Acreditar convictamente que os recém-nascidos e as pessoas em coma sentem a presença, o calor, o afecto, a voz, as carícias de familiares queridos, não é apenas acreditar no espaço de ilusão em sentido estrito, é muito mais do que isso. É acreditar no que Arquimedes incessantemente continua a ensinar-nos: “Dêem-me um ponto de apoio e eu levantarei o Mundo.” É o amor, a esperança, o ponto de apoio de que precisamos.

- Tu sabes, avô, como eu gosto de te ouvir falar assim, faz-me acreditar que existe um Mundo bonito em que as pessoas esperam dos outros o melhor deles, a ponto de os recém-nascidos nascerem para a vida e as pessoas em coma regressarem a ela. Mas por favor, diz-me: tu acreditas mesmo que o amor pode fazer esses milagres? Ou é apenas o teu desejo?
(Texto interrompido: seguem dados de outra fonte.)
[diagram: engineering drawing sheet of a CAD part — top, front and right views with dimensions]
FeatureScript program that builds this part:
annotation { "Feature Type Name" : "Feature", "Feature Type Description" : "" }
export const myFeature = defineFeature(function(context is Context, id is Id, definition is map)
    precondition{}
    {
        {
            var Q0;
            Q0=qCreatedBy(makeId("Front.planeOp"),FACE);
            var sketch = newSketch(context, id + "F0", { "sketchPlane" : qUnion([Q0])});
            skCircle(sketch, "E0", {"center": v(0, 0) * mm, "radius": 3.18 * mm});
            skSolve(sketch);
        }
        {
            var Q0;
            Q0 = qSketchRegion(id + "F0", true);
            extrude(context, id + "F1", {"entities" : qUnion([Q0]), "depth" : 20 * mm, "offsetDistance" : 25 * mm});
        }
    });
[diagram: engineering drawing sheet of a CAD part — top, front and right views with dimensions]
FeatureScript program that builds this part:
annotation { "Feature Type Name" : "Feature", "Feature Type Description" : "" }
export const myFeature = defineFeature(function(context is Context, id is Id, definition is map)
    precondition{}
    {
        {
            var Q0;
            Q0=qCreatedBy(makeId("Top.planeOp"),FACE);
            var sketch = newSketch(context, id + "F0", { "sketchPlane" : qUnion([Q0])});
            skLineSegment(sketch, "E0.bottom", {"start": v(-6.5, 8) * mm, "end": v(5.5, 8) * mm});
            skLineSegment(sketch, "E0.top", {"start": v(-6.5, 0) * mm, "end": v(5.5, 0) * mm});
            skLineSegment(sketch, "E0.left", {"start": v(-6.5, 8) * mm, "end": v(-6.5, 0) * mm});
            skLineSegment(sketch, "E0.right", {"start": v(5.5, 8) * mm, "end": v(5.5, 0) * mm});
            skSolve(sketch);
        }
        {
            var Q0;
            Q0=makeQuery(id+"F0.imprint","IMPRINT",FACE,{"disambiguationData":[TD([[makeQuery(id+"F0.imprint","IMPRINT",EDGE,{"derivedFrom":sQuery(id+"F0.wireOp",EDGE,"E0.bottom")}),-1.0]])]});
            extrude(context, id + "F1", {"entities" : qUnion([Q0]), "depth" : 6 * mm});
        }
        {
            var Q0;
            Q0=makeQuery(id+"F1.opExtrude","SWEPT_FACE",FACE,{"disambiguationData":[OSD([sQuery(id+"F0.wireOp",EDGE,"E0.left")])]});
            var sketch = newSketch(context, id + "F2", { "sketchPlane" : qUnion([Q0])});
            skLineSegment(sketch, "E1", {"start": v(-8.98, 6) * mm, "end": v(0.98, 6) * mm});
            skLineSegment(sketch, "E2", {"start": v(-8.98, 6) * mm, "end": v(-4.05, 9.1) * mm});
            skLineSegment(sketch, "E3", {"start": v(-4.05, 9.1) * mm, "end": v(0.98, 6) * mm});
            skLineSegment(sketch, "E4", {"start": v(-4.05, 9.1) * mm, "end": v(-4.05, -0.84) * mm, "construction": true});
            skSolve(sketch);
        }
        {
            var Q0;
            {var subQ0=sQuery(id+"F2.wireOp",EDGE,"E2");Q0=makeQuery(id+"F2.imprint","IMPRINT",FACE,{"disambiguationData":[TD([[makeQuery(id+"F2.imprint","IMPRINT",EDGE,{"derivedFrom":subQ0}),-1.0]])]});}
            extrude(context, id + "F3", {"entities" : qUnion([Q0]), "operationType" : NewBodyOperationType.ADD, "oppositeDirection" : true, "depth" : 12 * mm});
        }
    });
- Apetece-me responder com o diálogo entre homens e deuses: estavam os homens apostrofando os deuses “deuses impassíveis, por que nos criastes?!” e os deuses, com voz ainda mais triste, respondem: “homens, por que nos criastes?...” O que me parece interessante no místico sem deus, vítima do seu sonho, que continua a ser Antero de Quental, é os deuses responderem, de facto, aos anseios dos homens, mas para lhes recordar que o ponto de apoio para levantar o Mundo está dentro deles, é o amor e a esperança. Isto não é tomar os desejos dos homens pela realidade, mas todos quantos diariamente acompanham recém-nascidos e pessoas em coma sabem que só com amor se sobrevive e vive.